Da ciò risulta chiaramente che la reputazione degli operatori, sul piano del diritto sovranazionale, riguarda soprattutto la valutazione delle performance negative, essendo contemplata per la sola ipotesi di esclusione dell’impresa che abbia tenuto comportamenti scorretti, senza invece alcuna previsione sulla possibilità di recare vantaggio al soggetto che abbia svolto in modo efficace ed efficiente la sua precedente prestazione.

È per tale ragione che il diritto dell’Unione mira alla considerazione della reputazione (“negativa”) solo in vista della selezione ovvero qualificazione dell’impresa concorrente, potendo incidere solamente sulla fase di ammissione e non anche su quella sostanziale di valutazione delle offerte (a eccezione dell’inciso previsto dal già citato art. 67, comma 2, della Direttiva).

Per simili ragioni, dunque, appare quantomeno dubbio il rispetto della normativa interna – soprattutto così come modificata dal Correttivo - del suddetto divieto di gold plating.[6]

 


[1] Cfr., F. De Santis, Il c.d. rating di impresa, in Il Codice dei contratti pubblici dopo il Correttivo, F. Caringella, M. Protto (a cura di), Dike, 2017, p. 416.

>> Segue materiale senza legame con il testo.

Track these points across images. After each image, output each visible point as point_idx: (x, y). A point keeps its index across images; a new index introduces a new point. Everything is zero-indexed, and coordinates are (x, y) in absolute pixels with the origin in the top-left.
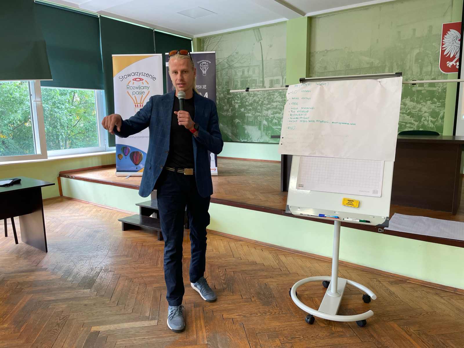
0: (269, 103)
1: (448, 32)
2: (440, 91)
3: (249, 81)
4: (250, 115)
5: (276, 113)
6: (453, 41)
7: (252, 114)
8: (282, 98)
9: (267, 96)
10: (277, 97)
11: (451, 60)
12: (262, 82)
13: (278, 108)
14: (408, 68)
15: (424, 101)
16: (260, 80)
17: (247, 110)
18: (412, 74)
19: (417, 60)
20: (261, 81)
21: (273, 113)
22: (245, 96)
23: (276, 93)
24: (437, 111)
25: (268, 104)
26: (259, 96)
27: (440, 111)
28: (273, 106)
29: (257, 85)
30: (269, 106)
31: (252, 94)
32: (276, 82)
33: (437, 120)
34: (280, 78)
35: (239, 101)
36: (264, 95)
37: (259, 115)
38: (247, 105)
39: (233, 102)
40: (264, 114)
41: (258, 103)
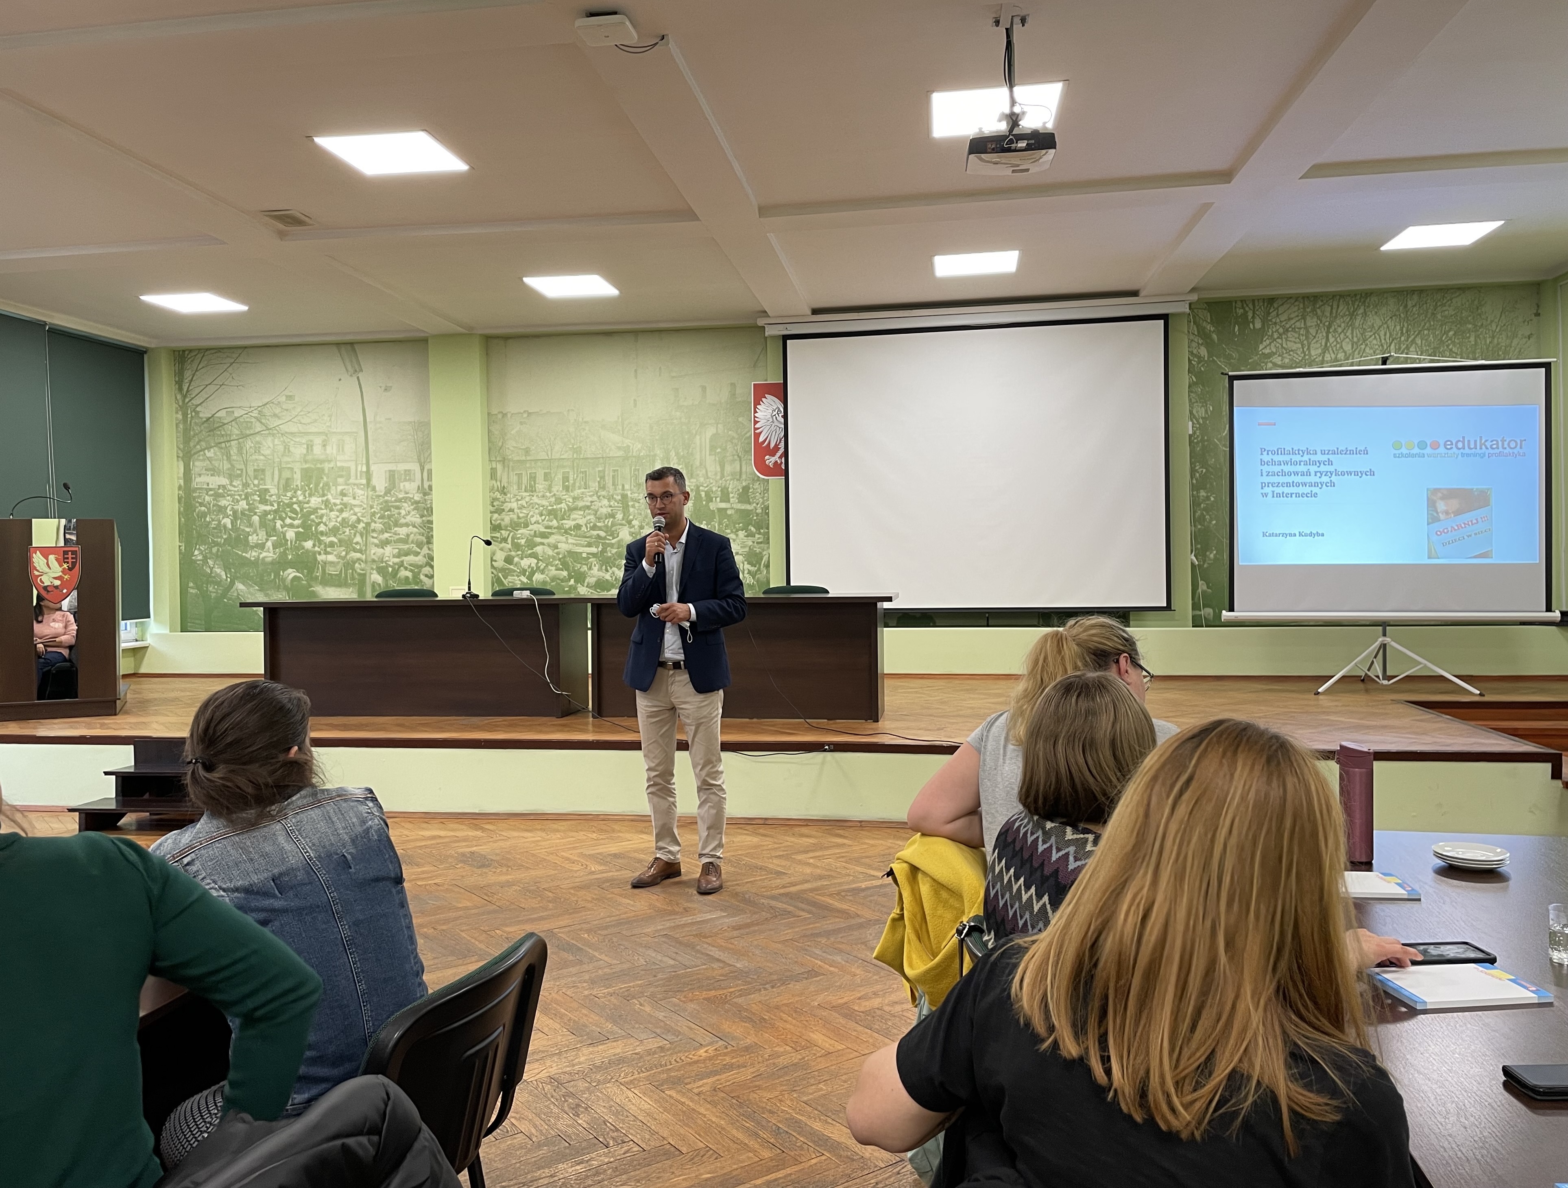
0: (387, 528)
1: (764, 399)
2: (759, 511)
3: (326, 471)
4: (331, 558)
5: (406, 555)
6: (772, 417)
7: (339, 556)
8: (422, 516)
9: (381, 509)
10: (407, 515)
11: (773, 454)
12: (364, 475)
13: (412, 542)
14: (698, 463)
15: (732, 532)
16: (359, 469)
17: (322, 546)
18: (707, 477)
19: (713, 448)
20: (361, 472)
21: (399, 552)
22: (317, 508)
23: (405, 505)
24: (758, 550)
25: (382, 532)
26: (357, 510)
27: (763, 550)
28: (398, 537)
29: (352, 481)
30: (386, 535)
31: (335, 505)
32: (403, 477)
33: (759, 569)
34: (415, 467)
35: (296, 522)
36: (372, 507)
37: (359, 559)
38: (322, 533)
39: (279, 523)
40: (373, 557)
41: (353, 527)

[2] L. Galli, M. Ramajoli, Il ruolo della reputazione nel mercato dei contratti pubblici: il rating d’impresa, in Rivista della Regolazione dei mercati, 2017, Fasc. 1, p. 65.

[3] Da un punto di vista generale, è certo che il rating di legalità, introdotto art. 5-ter, D.L. n. 1/2012 e la cui attribuzione alle imprese, previa loro istanza, è affidata all’Autorità garante della concorrenza e del mercato, presenti più un carattere etico che prestazionale (sul punto, cfr. Delibera AGCM, 14 novembre 2012, n. 24075, recante “Regolamento attuativo in materia di rating di legalità”).

[4] Resta, in realtà, un problema di coordinamento – dovuto, semplicemente, a un probabile refuso - fra quanto riferito e l’articolo 213, comma 7, del Codice, laddove si afferma che «il rating di legalità concorre anche alla determinazione del rating di impresa di cui all’articolo 83, comma 10». Tuttavia, in applicazione del criterio cronologico di risoluzione delle antinomie, quest’ultima norma deve ritenersi tacitamente abrogata perché contrastante con una norma successiva.

 

[5] Sul punto, cfr. S. Luce, I requisiti degli operatori economici, in I contratti pubblici di lavori, servizi e forniture, Ambito oggettivo e soggettivo. Procedure di affidamento, R. De Nictolis (a cura di), Milano, 2007, pp. 465 e ss. 

[6] Sulla nozione di gold plating, cfr. C. Contessa, D. Crocco, Il nuovo codice degli appalti commentato, Roma, 2016.